[Extracted page text data]
-- Opening Marker --

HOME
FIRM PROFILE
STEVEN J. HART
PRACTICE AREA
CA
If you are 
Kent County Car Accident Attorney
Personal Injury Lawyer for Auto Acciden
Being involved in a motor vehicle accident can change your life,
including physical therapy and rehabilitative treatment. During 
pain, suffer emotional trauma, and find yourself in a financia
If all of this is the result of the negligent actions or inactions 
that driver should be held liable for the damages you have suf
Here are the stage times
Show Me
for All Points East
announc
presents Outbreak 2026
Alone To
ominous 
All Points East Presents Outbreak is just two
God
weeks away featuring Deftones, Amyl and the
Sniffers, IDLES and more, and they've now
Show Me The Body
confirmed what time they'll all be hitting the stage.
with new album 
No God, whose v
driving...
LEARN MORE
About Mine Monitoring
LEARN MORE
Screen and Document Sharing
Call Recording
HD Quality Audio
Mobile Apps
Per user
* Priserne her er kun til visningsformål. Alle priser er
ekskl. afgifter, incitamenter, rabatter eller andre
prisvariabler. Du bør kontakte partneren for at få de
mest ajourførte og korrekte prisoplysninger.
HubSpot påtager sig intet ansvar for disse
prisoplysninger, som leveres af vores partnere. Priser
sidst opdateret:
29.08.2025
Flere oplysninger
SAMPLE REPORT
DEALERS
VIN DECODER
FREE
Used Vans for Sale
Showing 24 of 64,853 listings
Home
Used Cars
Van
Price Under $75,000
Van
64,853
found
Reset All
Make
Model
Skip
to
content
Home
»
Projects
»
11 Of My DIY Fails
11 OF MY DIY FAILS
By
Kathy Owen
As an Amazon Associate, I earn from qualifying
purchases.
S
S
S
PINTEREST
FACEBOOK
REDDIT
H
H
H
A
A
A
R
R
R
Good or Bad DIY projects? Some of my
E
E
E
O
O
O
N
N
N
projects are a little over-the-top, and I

-- Closing Marker --

| BRIEF |
Would you please restate all of the entries exactly?

| REPLY TO THE EXERCISE |
HOME
FIRM PROFILE
STEVEN J. HART
PRACTICE AREA
CA
If you are 
Kent County Car Accident Attorney
Personal Injury Lawyer for Auto Acciden
Being involved in a motor vehicle accident can change your life,
including physical therapy and rehabilitative treatment. During 
pain, suffer emotional trauma, and find yourself in a financia
If all of this is the result of the negligent actions or inactions 
that driver should be held liable for the damages you have suf
Here are the stage times
Show Me
for All Points East
announc
presents Outbreak 2026
Alone To
ominous 
All Points East Presents Outbreak is just two
God
weeks away featuring Deftones, Amyl and the
Sniffers, IDLES and more, and they've now
Show Me The Body
confirmed what time they'll all be hitting the stage.
with new album 
No God, whose v
driving...
LEARN MORE
About Mine Monitoring
LEARN MORE
Screen and Document Sharing
Call Recording
HD Quality Audio
Mobile Apps
Per user
* Priserne her er kun til visningsformål. Alle priser er
ekskl. afgifter, incitamenter, rabatter eller andre
prisvariabler. Du bør kontakte partneren for at få de
mest ajourførte og korrekte prisoplysninger.
HubSpot påtager sig intet ansvar for disse
prisoplysninger, som leveres af vores partnere. Priser
sidst opdateret:
29.08.2025
Flere oplysninger
SAMPLE REPORT
DEALERS
VIN DECODER
FREE
Used Vans for Sale
Showing 24 of 64,853 listings
Home
Used Cars
Van
Price Under $75,000
Van
64,853
found
Reset All
Make
Model
Skip
to
content
Home
»
Projects
»
11 Of My DIY Fails
11 OF MY DIY FAILS
By
Kathy Owen
As an Amazon Associate, I earn from qualifying
purchases.
S
S
S
PINTEREST
FACEBOOK
REDDIT
H
H
H
A
A
A
R
R
R
Good or Bad DIY projects? Some of my
E
E
E
O
O
O
N
N
N
projects are a little over-the-top, and I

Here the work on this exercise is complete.